Is anyone else having reception problems with KQED (Dish channel #8226), the PBS station in the San Francisco Bay Area? My reception is ONLY via Dish (no OTA is possible in my remote region). This is the *only* station on which I have this problem: diagnonal lines that cover the entire screen from the upper left of the screen to the lower right. The lines resemble those faint diagnonal lines on the wallpaper at the top of this site's screen. Sometimes, the lines are moving diagonaly from top to bottom and sometimes from bottom to top. Occasionally, they are stationary. The lines are gray in color, about 1/8 inch thick, and separated by about 1/8 inch of space, just like those in the wallpaper; they are a fairly dark gray, so that they interfere with all picture quality on this channel. It doesn't matter if the receiver set for HD or SD, and doesn't matter what picture size is used. Problem is also seen clearly when I use the channel guide and the picture is reduced to a tight square. I spoke to a Dish tech a month ago, and heard nothing back, after issue was to be submitted for review. Called again today, and they still have no clue. They say that KQED is broadcast on same satellite as other Bay Area stations, and since I have no reception problems with them, it must be KQED. I also receive a channel called PBS-U, which I think is a national feed, and do not have this problem. This is not weather related; weather has been glorious for past two+ weeks. Waiting for a contact from KQED. Does anyone have any clues or similar experience??


----------



## madbrain (Dec 10, 2004)

I don't subscribe to the dish locals, but I get KQED OTA just fine - no problems with the signal at all, all 5 digital channels (1 HD and 1 SD after 8pm; or 4 SD channels uring the day). I haven't seen the problem you mentioned with KQED . The picture is perfect. So I doubt the problem originates at KQED. It must be with Dish's retransmission.


----------



## bpauld (May 8, 2004)

4joe2c---I have the same problem both on OTA 9 analog and on 
8226. No problems at all on their DTV transmission.

DishPVR 921 - boot 140B, 
flash F052, 
SW L211HECD-N


----------



## Grandude (Oct 21, 2004)

KQED on 9226 is coming in fine for me. No problems at all.


----------



## William_K_F (Apr 20, 2002)

I get KQED OTA perfectly, it is one of the strongest signals I get.

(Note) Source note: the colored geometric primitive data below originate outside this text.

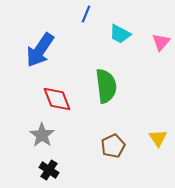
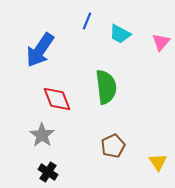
blue line: moved 1 px right, 7 px down
green semicircle: moved 1 px down
yellow triangle: moved 24 px down
black cross: moved 1 px left, 2 px down
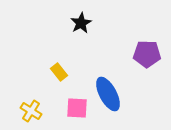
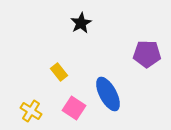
pink square: moved 3 px left; rotated 30 degrees clockwise
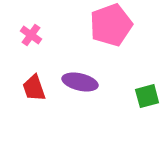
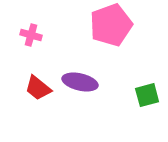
pink cross: rotated 20 degrees counterclockwise
red trapezoid: moved 4 px right; rotated 32 degrees counterclockwise
green square: moved 1 px up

However, I can't get NBC 48-2 KNTV since the last software upgared to 211.


----------



## Mark Lamutt (Mar 24, 2002)

4joe2c - send this to [email protected] (at least I think that's the picture quality problems email address...)


----------



## paulcdavis (Jan 22, 2004)

KQED LIL has been terrible intermittently for the past few weeks. Herringbone pattern distortion, ghosting, and color fading in and out. It's been very noticeable during The News Hour. How is Dish getting the KQED signal? It would seem that their acquisition and transmission of the KQED analog signal to the up-link center has a problem. I have not seen this problem on the other San Francisco LIL channels.


----------



## paulcdavis (Jan 22, 2004)

I received the following email response from [email protected] in response to an email I sent to them about KQED signal quality.



> Thank you for expressing your concerns and interest in the DISH Network. Customer input is an important tool in our efforts to continuously improve the quality of the DISH Network service.
> 
> Engineering Staff confirmed the issues you emailed about and made equipment changes to resolve the problem.
> 
> ...


----------



## 4joe2c (Jan 17, 2005)

Thank you Echostar. I checked the reception last night after midnight and it seemed fine. It also was clear again this morning. Just got home and checked it again, and it seems to be clean and clear. Many, many thanks for your prompt resolution of this issue. Once again, I am most satisfied to be a Dish customer.


----------



## paulcdavis (Jan 22, 2004)

The PQ (picture quality) on KQED 8226 is much improved. I would encourage anyone who notices picture quality problems on sat channels to send an email to [email protected]


----------